Could we just stop, take a deep breath and think about how crazy we're letting life become?
There are limits to multitasking. Really.
According to a report last week on Marketplace, adult breakfast cereal sales are stagnating because — wait for it — eating with a spoon takes too much time.
Why sit down and think about the day ahead while enjoying a healthy breakfast when you can be weaving through traffic with one hand on the wheel and the other clutching a hot-from-the-microwave cheese-sausage muffin sandwich as cooling coffee sloshes in the cup holder beside you?
And who wants to arrive at the office calm, collected and with one's blood pressure under control anyway?
For the sake of everyone around you, you should. Stress is contagious.
There are many articles online about how multitasking creates stress and stress undermines health, relationships and job performance. Here's one that breaks down the negative effects into a digestible 12-point list.
But focus — also known as mindfulness — improves communication, productivity and even quality in the workplace. It can make you a better leader. Personal bonuses include better health and an extended lifespan. Mindfulness and its effect on profits even made it onto the agenda at the World Economic Forum at Davos this year.

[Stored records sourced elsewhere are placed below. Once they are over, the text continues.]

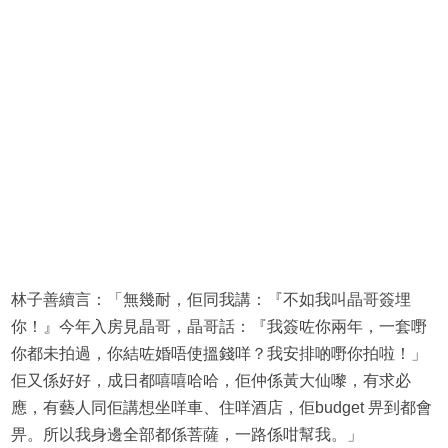
林子善續言：「無幾耐，佢同我講：『不如我叫晶哥簽埋
你！』今年入房見晶哥，晶哥話：『我簽咗你兩年，一套嘢
你都未拍過，你結咗婚唔使搵錢咩？我安排啲嘢你拍啦！」
佢又係好好，成日都嘻嘻哈哈，佢仲係黃大仙嚟，有求必
應，有藝人同佢講想坐咩車、住咩酒店，佢budget 畀到都會
畀。所以我身邊全部都係菩薩，一路係咁幫我。」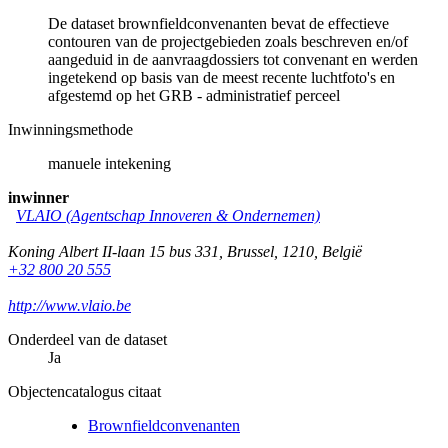
De dataset brownfieldconvenanten bevat de effectieve
contouren van de projectgebieden zoals beschreven en/of
aangeduid in de aanvraagdossiers tot convenant en werden
ingetekend op basis van de meest recente luchtfoto's en
afgestemd op het GRB - administratief perceel
Inwinningsmethode
manuele intekening
inwinner
VLAIO (Agentschap Innoveren & Ondernemen)
Koning Albert II-laan 15 bus 331
,
Brussel
,
1210
,
België
+32 800 20 555
http://www.vlaio.be
Onderdeel van de dataset
Ja
Objectencatalogus citaat
Brownfieldconvenanten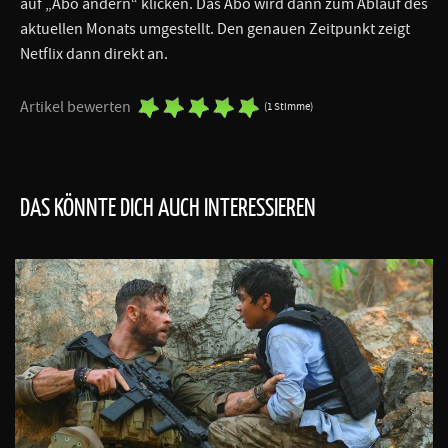
auf „Abo ändern“ klicken. Das Abo wird dann zum Ablauf des
aktuellen Monats umgestellt. Den genauen Zeitpunkt zeigt
Netflix dann direkt an.
Artikel bewerten
(1 Stimme)
DAS KÖNNTE DICH AUCH INTERESSIEREN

Anybody can go with the multitasking herd. It takes strength of character to admit you perform better one task at a time.
But to get back to Americans' appalling eating habits: It's perplexing. More of us eat out on a regular basis than ever before, and prepackaged meals are so popular that basic cooking skills are going the way of cursive writing. Families hardly ever gather for Norman-Rockwell-style home-cooked meals.
Yet TV shows and cable channels devoted to food have never been more popular. And online real estate listings obsess over high-end gourmet kitchens.
I browsed through almost three dozen photos of a midstate home listing online last week, more than half of which showed the gleaming kitchen and an eat-in area large enough to seat 12; the rest of the truly beautiful house was almost an afterthought. I notice the same thing with apartment listings — kitchen, kitchen, kitchen.
I guess it's a special feeling opening your Chinese takeout box on rich granite countertops, surrounded by gleaming, unsullied stainless appliances.
As Business Journal health care reporter Heather Stauffer noted in a recent blog, UPMC claims to have no employees — which, despite a staff of more than 50,000, isn't as crazy as it sounds. As part of our Inside Business focus on human resources and workers' compensation this coming week, we look at the growing trend of companies leasing employees and how that works.
Also this week in the print edition, reporter Brent Burkey tells us what blast from the past is hoping to take a competitive bite out of Harley-Davidson.
If you're looking for networking opportunities, click here.
Cooking is also rampant online. Most popular cooking video ever? YouTube says it's this one with chef Gordon Ramsay making scrambled eggs. It's not your mom's dish, for sure. Aren't you supposed to use a skillet?